Brief 1
In the marathon report, what was Amane Beriso Shankule's winning time?
Brief 2
Reproduce the marathon report's wording between "BUDAPEST (26-Aug) —" and "World Athletics Championships.", inclusive.

Passage provided
ETHIOPIA’S BERISO WINS WOMEN’S WORLD MARATHON TITLE IN BUDAPESTBy David Monti, @d9monti (c) 2023 Race Results Weekly, all rights reserved
Amane Beriso Shankule of Ethiopia wins the 2023 World Athletics Championships marathon in Budapest in 2:24:23 (photo by Jane Monti for Race Results Weekly)
BUDAPEST (26-Aug) — On a day better suited for sunbathing and a dip in the pool, Ethiopia’s Amane Beriso Shankule overcame both the heat and a stacked field to win the World Athletics women’s marathon title at Heroes’ Square this morning. Among 78 women from 47 countries who started today’s race at 7:00 a.m., the 31 year-old Beriso was fastest in 2:24:23, a strong time given that race temperatures rose to the mid-80’s Fahrenheit (high 20’s Celsius) accompanied by high humidity. For Beriso it was her first global title in her first appearance at a World Athletics Championships.
“It’s simple; it makes me very happy,” Beriso told reporters through a translator. She continued: “You always have to be blessed by God. I wished (to win), I trained very hard, but only God can make it happen. So, God helped me and I’m here.”
The three women’s marathon medalists from the 2023 World Athletics Championships (left to right): Gotytom Gebreslase of Ethiopia (silver), Amane Beriso Shankule of Ethiopia (gold) and Fatima Ezzahra Gardadi of Morocco (bronze) (photo by Jane Monti for Race Results Weekly
Beriso was part of a superb Ethiopian team which controlled today’s race completely. The team leader was Gotytom Gebreslase, the reigning world champion, and the other two were Tsehay Gemechu, the second place finisher at this year’s Tokyo Marathon, and Yalemzerf Yehualaw, the fifth place finisher from the TCS London Marathon last April. The foursome were part of a 26-woman lead pack at halfway (1:14:29) which was led by former USA record holder Keira D’Amato.
The top American finisher at the 2023 World Athletics Championships women’s marathon Lindsay Flanagan who finished 9th (photo by Jane Monti for Race Results Weekly)
“I felt really smooth in the first half,” said D’Amato, who later in the race felt a pinch in the top of her right thigh just below where her hip flexes. Having trouble moving her leg, she struggled to finish and ended up 17th in 2:31:35. “I felt like I just couldn’t pick up my right leg, so it was tough,” the USA half-marathon record holder continued. “So it came down to, should I stop? No, I’m not going to stop. If I can keep moving, I’m going to keep moving, just knowing my kids are watching. It’s like, you’re fighting for something else at that point.”
Beriso was the leader at 25 km (1:27:51) and her three teammates were still with her, plus other medal favorites like Kenya’s Rosemary Wanjiru and Selly Chepyego Kaptich, Israel’s Lonah Chemtai Salpeter, and Eritrea’s Nazret Weldu. Unheralded Moroccan Fatima Ezzahra Gardadi, ranked only 159th in the world by World Athletics, was also among the leaders.

Source material
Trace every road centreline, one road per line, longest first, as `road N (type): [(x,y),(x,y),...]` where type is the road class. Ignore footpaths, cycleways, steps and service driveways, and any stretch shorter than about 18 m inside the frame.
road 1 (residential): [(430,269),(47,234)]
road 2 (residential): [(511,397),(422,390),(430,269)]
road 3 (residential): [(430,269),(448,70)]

Output 1
2:24:23

Output 2
BUDAPEST (26-Aug) — On a day better suited for sunbathing and a dip in the pool, Ethiopia’s Amane Beriso Shankule overcame both the heat and a stacked field to win the World Athletics women’s marathon title at Heroes’ Square this morning. Among 78 women from 47 countries who started today’s race at 7:00 a.m., the 31 year-old Beriso was fastest in 2:24:23, a strong time given that race temperatures rose to the mid-80’s Fahrenheit (high 20’s Celsius) accompanied by high humidity. For Beriso it was her first global title in her first appearance at a World Athletics Championships.